夜未央,星兒朗,風兒靜,附近的莊裡傳來幾聲狗吠。勞累過度的人,躺下就睡著了,草棚裡鼾聲此起彼浮。虎佳躺在黴草堆裡,心想,如果我繼續在這裡呆下去,不被累死,也被餓死。他想到當年母親死後,在我走投無路時,是黨收留了我。我十幾歲跟定共產黨鬨革命,是黨教育培養我成長,是黨給了我一切,黨是我的救命恩人啊!我要活著,我要報答黨恩,努力為黨工作。如何能活下去,看來我隻有想法離開這裡了。然後,再尋處容身的地方……翌日,汪虎佳在乾活時悄悄地觀察地形,計劃好逃走的路線。
汪虎佳仍沒能吃上頓飽飯。不是他心存欲望支撐著,恐怕他早就癱倒了。他很擔心沒有力氣跑出去,尋機找些野草根莖塞進嘴裡。
傍晚,天陰風微,不久便落下小雨。漸漸地,小雨變中雨越下越大。虎佳聽著雨點兒落在棚頂上的聲響,猜想這天氣,流動哨一準都去躲雨了。真是天助我也!汪虎佳心裡暗自高興!有天公相助,給了他信心和力量,他覺得逃出去的希望更大了。
天交三更,夜空漆黑一片,空氣裡除偶爾幾聲哀蟲鳴叫外,就是那雨點兒落下的聲響。草棚房裡除汪虎佳外其餘的人睡得像死豬一般,就是使勁踢他兩腳也不帶動一下的。汪虎佳見時機已到,憑著在部隊練就的功夫,起身躡手躡腳,悄悄地溜出房門,躲過哨兵,翻過牆頭,冒雨向曠野狂奔……

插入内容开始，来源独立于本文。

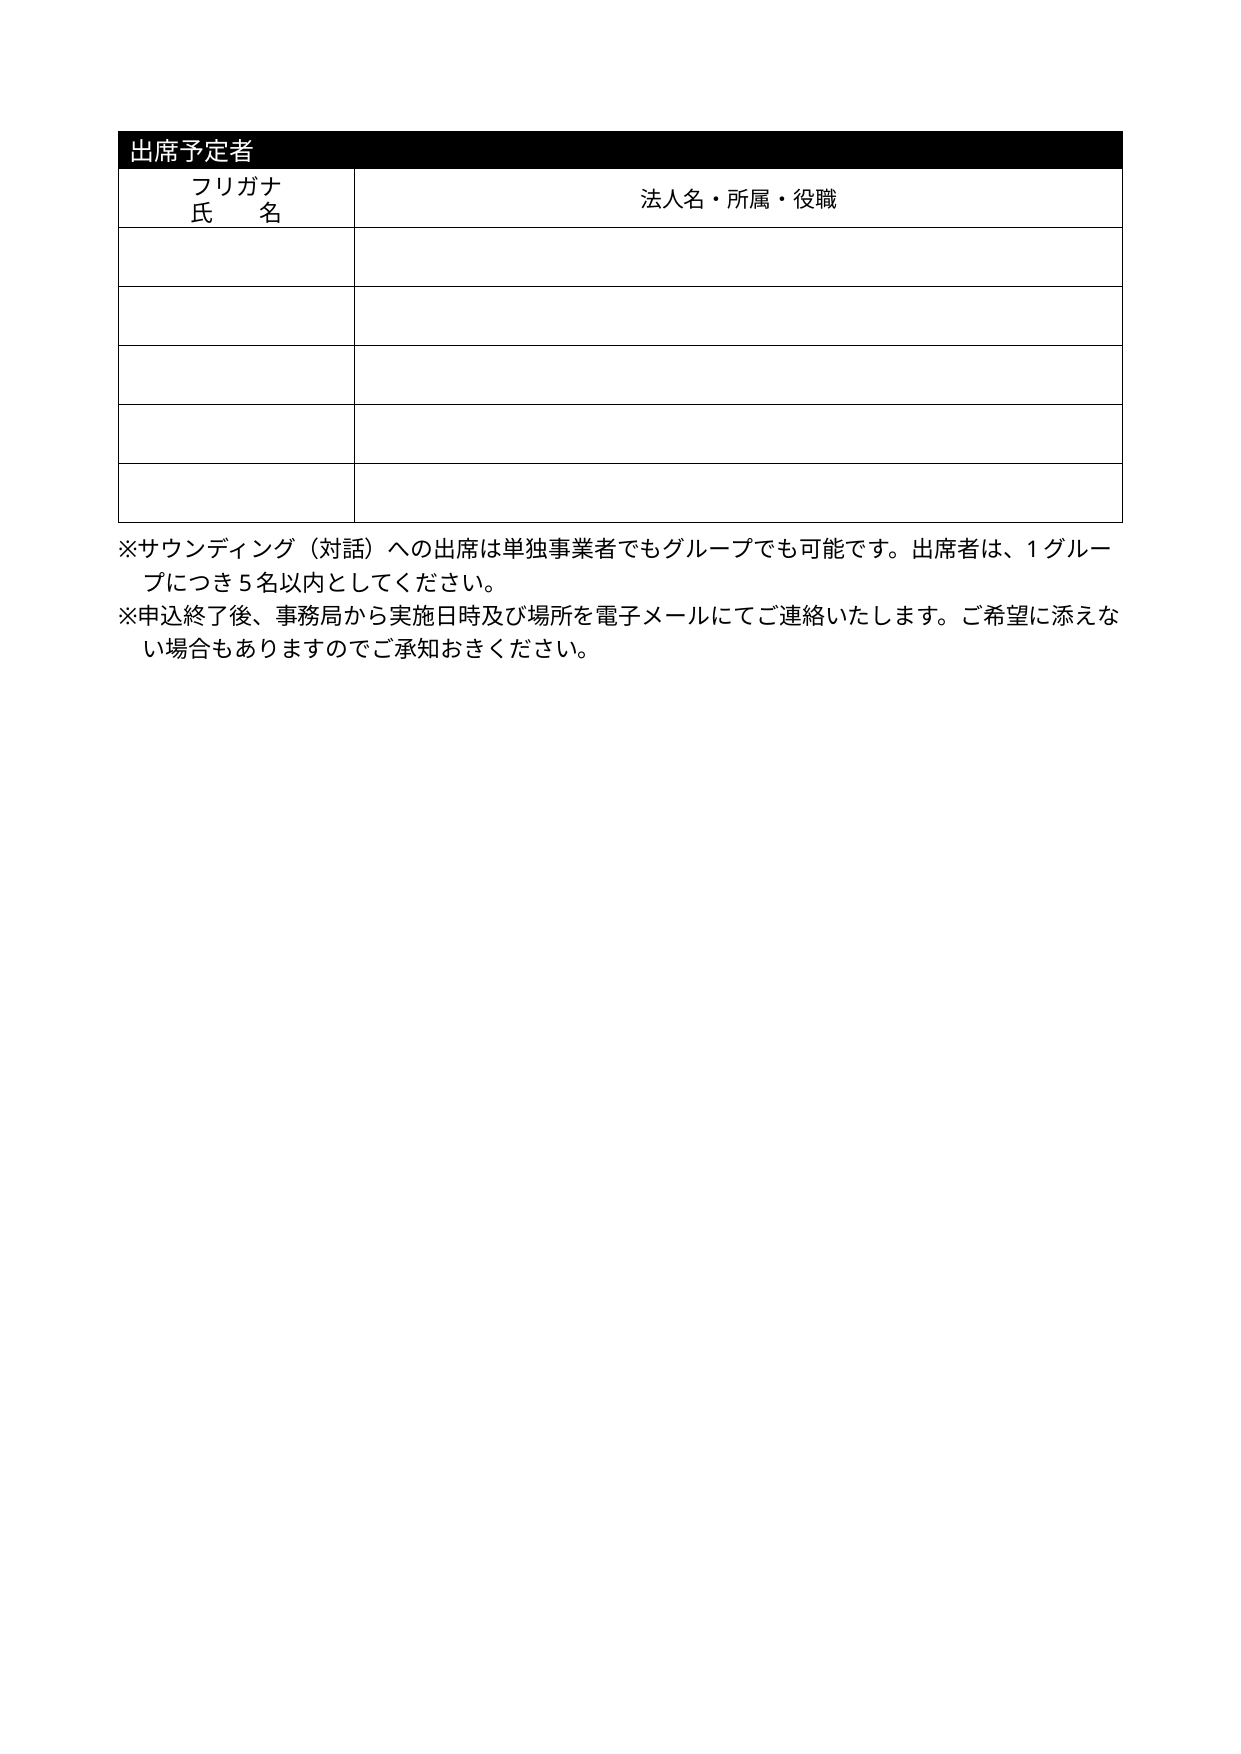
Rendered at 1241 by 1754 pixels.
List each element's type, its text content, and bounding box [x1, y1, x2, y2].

汪虎佳逃出去後,下一步該往哪裡去,沒了主意。他暗暗思忖,俺去縣城家裡吧,可家沒了,回去一準還會被送回來。再說,俺也不想再回到那使俺傷透心的地方。俺還是回老家南陽吧,鄉親們一定會收留俺的。不行啊,回老家算啥呀!俺十幾歲從老家逃出來,老家又沒個親人。有家不能回,故裡也不能歸,這如何是好?汪虎佳為難了。對了,俺到西部支邊去!以前聽支邊的同誌說過,邊疆地廣人稀,找個落腳生存的地方容易得多。汪虎佳拿定主意,踏著泥濘,頂風冒雨向正西方奔去。